Exercise directions:
Reproduce every one of the rows below word for word, keeping each line break where it falls.

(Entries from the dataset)
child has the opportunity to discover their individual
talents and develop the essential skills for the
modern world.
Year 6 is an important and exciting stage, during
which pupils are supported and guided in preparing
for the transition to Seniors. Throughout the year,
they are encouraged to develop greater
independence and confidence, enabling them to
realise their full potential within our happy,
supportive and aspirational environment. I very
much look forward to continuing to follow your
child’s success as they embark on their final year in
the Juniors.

Exercise output:
child has the opportunity to discover their individual
talents and develop the essential skills for the
modern world.
Year 6 is an important and exciting stage, during
which pupils are supported and guided in preparing
for the transition to Seniors. Throughout the year,
they are encouraged to develop greater
independence and confidence, enabling them to
realise their full potential within our happy,
supportive and aspirational environment. I very
much look forward to continuing to follow your
child’s success as they embark on their final year in
the Juniors.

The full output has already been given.